Action item a: Lay out the records as a numbered list, from their first line through the line containing "-0.005609, 0.997744, -2.198059]]". Leave out any blank lines.

Given text:
# # #

- Boundary of Bebington and Ellesmere Port in Cheshire, boundaries 1974–1983
- County: Cheshire

February 1974–1983
- Seats: one
- Created from: Bebington and Wirral
- Replaced by: Wirral South and Ellesmere Port and Neston

= Bebington and Ellesmere Port =

UK Parliament constituency (1974–1983)

Bebington and Ellesmere Port was a parliamentary constituency in the United Kingdom, which returned one Member of Parliament (MP) to the House of Commons of the Parliament of the United Kingdom, elected by the first past the post system. It existed from Feb 1974 to 1983.

The constituency was centred on the towns of Bebington and Ellesmere Port on the Wirral Peninsula in England.

== History ==
Created for the February 1974 election, it ceased to exist with the implementation of the boundary changes brought in for the 1983 general election.

==Boundaries==
The Boroughs of Bebington and Ellesmere Port.

Bebington was previously part of the former constituency of Bebington, and Ellesmere Port was transferred from the Wirral constituency.

From major local government boundary changes on 1 April 1974 until the constituency was abolished for the 1983 general election, Ellesmere Port was part of the new Borough of Ellesmere Port and Neston in Cheshire whilst Bebington comprised part of the Metropolitan Borough of Wirral in Merseyside, but its boundaries remained unchanged.

On abolition in 1983, Bebington became part of the new constituency of Wirral South and Ellesmere Port formed part of the new constituency of Ellesmere Port and Neston.

# # #

Action item b: Transcribe the Bebington and Ellesmere Port article from "From major local" to "Port and Neston.".

Dataset entries:

# # #

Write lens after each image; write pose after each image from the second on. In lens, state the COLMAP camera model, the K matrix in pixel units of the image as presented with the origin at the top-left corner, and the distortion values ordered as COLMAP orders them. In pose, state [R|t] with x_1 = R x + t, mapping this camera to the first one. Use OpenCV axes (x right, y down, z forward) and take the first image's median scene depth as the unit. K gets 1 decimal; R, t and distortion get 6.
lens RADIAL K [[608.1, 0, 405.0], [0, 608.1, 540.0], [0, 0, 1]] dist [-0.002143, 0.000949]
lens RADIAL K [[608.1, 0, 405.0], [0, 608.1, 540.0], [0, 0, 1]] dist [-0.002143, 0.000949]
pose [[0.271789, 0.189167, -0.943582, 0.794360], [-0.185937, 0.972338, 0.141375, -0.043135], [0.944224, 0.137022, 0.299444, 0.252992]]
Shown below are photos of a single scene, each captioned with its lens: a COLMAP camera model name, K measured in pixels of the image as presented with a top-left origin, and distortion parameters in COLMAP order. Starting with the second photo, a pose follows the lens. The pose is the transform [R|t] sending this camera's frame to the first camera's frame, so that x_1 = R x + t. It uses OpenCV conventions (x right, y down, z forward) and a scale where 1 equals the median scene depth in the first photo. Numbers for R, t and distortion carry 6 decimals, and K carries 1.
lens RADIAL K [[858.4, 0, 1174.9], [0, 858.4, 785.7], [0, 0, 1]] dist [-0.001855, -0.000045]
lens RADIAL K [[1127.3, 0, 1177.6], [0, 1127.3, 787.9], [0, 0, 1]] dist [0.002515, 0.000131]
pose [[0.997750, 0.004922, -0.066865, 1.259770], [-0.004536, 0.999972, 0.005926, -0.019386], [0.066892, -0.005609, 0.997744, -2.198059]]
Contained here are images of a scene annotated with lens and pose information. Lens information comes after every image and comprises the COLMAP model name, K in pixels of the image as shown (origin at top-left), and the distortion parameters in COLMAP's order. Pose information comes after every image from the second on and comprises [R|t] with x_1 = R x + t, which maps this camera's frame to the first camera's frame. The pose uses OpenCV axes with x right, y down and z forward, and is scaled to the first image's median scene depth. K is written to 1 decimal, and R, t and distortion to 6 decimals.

# # #

Response a:
1. Write lens after each image; write pose after each image from the second on. In lens, state the COLMAP camera model, the K matrix in pixel units of the image as presented with the origin at the top-left corner, and the distortion values ordered as COLMAP orders them. In pose, state [R|t] with x_1 = R x + t, mapping this camera to the first one. Use OpenCV axes (x right, y down, z forward) and take the first image's median scene depth as the unit. K gets 1 decimal; R, t and distortion get 6.
2. lens RADIAL K [[608.1, 0, 405.0], [0, 608.1, 540.0], [0, 0, 1]] dist [-0.002143, 0.000949]
3. lens RADIAL K [[608.1, 0, 405.0], [0, 608.1, 540.0], [0, 0, 1]] dist [-0.002143, 0.000949]
4. pose [[0.271789, 0.189167, -0.943582, 0.794360], [-0.185937, 0.972338, 0.141375, -0.043135], [0.944224, 0.137022, 0.299444, 0.252992]]
5. Shown below are photos of a single scene, each captioned with its lens: a COLMAP camera model name, K measured in pixels of the image as presented with a top-left origin, and distortion parameters in COLMAP order. Starting with the second photo, a pose follows the lens. The pose is the transform [R|t] sending this camera's frame to the first camera's frame, so that x_1 = R x + t. It uses OpenCV conventions (x right, y down, z forward) and a scale where 1 equals the median scene depth in the first photo. Numbers for R, t and distortion carry 6 decimals, and K carries 1.
6. lens RADIAL K [[858.4, 0, 1174.9], [0, 858.4, 785.7], [0, 0, 1]] dist [-0.001855, -0.000045]
7. lens RADIAL K [[1127.3, 0, 1177.6], [0, 1127.3, 787.9], [0, 0, 1]] dist [0.002515, 0.000131]
8. pose [[0.997750, 0.004922, -0.066865, 1.259770], [-0.004536, 0.999972, 0.005926, -0.019386], [0.066892, -0.005609, 0.997744, -2.198059]]

Response b:
From major local government boundary changes on 1 April 1974 until the constituency was abolished for the 1983 general election, Ellesmere Port was part of the new Borough of Ellesmere Port and Neston in Cheshire whilst Bebington comprised part of the Metropolitan Borough of Wirral in Merseyside, but its boundaries remained unchanged.

On abolition in 1983, Bebington became part of the new constituency of Wirral South and Ellesmere Port formed part of the new constituency of Ellesmere Port and Neston.